[Opening Text block section]

Menstrual Health

We take a biocultural approach to understanding menstruation across ethnicities and race in cisgender women and transgender people because gendered norms necessarily influence the hormonal axes that regulate menstruation. They also impact how we study these axes and their correlation to various disease outcomes.

Our work with Mongolian women has demonstrated that breastfeeding duration and living a more nomadic lifestyle versus an urban one influences hormones across the menstrual cycle. Our work with people of trans experience has further highlighted that menstrual discourse is deeply gendered. Terms such as "feminine hygiene" and "women's health" make transmasculine and nonbinary people acutely aware that they fall outside the ideal of the default menstruator.  Our work with transgender women continues to explore the hormonal underpinnings of the cycle symptoms that transgender women experience while on gender affirming hormone therapy and what relationship those symptoms have with their cultural experience of menstruation.

[Closing Text block section]
[Opening Records provided section]

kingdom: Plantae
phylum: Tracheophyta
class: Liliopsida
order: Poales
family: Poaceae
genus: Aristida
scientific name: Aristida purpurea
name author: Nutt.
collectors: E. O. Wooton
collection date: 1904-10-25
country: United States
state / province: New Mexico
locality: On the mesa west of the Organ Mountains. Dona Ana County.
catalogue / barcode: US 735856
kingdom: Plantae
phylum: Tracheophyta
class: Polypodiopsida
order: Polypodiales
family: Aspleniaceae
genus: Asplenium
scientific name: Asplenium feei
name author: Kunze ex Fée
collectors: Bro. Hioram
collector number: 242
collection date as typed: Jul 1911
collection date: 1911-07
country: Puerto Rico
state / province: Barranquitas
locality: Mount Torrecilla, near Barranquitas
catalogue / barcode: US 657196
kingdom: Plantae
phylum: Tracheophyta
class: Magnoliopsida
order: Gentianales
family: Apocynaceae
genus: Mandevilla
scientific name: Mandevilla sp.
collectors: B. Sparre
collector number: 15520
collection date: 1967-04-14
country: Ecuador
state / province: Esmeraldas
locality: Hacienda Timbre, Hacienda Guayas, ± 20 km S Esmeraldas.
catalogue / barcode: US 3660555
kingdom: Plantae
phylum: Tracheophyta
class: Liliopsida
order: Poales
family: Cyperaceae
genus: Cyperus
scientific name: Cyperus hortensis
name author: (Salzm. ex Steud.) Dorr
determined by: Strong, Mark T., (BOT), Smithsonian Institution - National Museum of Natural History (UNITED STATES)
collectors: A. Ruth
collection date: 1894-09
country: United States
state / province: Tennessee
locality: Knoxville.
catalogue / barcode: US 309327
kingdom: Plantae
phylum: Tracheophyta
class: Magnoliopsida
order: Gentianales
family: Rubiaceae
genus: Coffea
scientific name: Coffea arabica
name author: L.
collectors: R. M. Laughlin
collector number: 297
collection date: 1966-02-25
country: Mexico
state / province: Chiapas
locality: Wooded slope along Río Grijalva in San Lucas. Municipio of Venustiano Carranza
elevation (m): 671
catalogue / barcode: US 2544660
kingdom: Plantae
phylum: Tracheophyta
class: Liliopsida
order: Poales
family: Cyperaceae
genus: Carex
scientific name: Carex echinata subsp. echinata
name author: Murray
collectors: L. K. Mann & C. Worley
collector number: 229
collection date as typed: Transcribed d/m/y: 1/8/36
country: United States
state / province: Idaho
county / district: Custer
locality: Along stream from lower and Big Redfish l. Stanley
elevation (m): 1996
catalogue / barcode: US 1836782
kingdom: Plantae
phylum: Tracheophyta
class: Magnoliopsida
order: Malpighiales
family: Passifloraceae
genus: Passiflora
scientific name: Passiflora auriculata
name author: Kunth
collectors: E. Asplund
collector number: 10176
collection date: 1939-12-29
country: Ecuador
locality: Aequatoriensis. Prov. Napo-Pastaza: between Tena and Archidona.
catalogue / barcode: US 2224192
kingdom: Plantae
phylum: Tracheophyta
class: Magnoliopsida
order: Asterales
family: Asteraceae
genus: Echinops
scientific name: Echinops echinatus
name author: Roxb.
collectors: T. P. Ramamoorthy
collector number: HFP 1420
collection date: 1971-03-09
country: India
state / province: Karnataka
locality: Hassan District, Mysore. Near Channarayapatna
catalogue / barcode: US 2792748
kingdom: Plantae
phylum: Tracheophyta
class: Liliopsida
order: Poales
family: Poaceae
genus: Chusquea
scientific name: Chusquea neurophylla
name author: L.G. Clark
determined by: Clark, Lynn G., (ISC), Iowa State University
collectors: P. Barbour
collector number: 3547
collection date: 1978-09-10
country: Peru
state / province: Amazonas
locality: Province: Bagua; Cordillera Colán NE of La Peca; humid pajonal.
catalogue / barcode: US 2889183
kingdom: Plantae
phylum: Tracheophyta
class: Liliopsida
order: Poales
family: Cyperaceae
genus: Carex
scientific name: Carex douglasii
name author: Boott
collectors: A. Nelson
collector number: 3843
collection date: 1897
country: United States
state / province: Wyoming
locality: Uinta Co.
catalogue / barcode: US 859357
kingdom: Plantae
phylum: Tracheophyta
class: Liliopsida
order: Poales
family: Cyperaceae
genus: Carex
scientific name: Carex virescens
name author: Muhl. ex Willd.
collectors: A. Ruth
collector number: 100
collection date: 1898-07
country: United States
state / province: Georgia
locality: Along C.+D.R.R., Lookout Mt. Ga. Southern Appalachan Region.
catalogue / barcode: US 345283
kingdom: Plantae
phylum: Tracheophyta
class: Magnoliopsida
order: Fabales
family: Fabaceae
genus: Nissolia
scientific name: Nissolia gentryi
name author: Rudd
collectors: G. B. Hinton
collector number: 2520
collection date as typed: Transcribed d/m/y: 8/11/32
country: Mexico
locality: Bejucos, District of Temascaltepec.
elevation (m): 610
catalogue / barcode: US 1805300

[Closing Records provided section]

▶ Task requirements:
a) Decide whether each of these statements agrees with the menstrual health text, giving yes or no and quoting the deciding words of the text: (i) The work with Mongolian women found that breastfeeding duration influences hormones across the menstrual cycle; (ii) the approach to understanding menstruation is described as purely biological; (iii) terms such as "feminine hygiene" make transmasculine and nonbinary people aware that they fall outside the ideal of the default menstruator.
b) Pick up the menstrual health text from its last sentence and continue it in a few sentences.

▶ Answers to this exercise:
a)
(i) Yes: "breastfeeding duration and living a more nomadic lifestyle versus an urban one influences hormones across the menstrual cycle."
(ii) No: "We take a biocultural approach to understanding menstruation."
(iii) Yes: "Terms such as "feminine hygiene" and "women's health" make transmasculine and nonbinary people acutely aware that they fall outside the ideal of the default menstruator."

b)
Finally, we are working to overcome limitations imposed by gendered thinking about menstrual health research and its application to other health outcomes. Historically, this research has been dictated by dismissive notions that hormonal variation in females is unpredictable, noisy, and difficult to account for in experimental designs. For example, much of research and clinical tests with premenopausal women target hormone collection on day 21 of the menstrual cycle, ignoring how hormones during other phases of the cycle may be implicated in disease risk.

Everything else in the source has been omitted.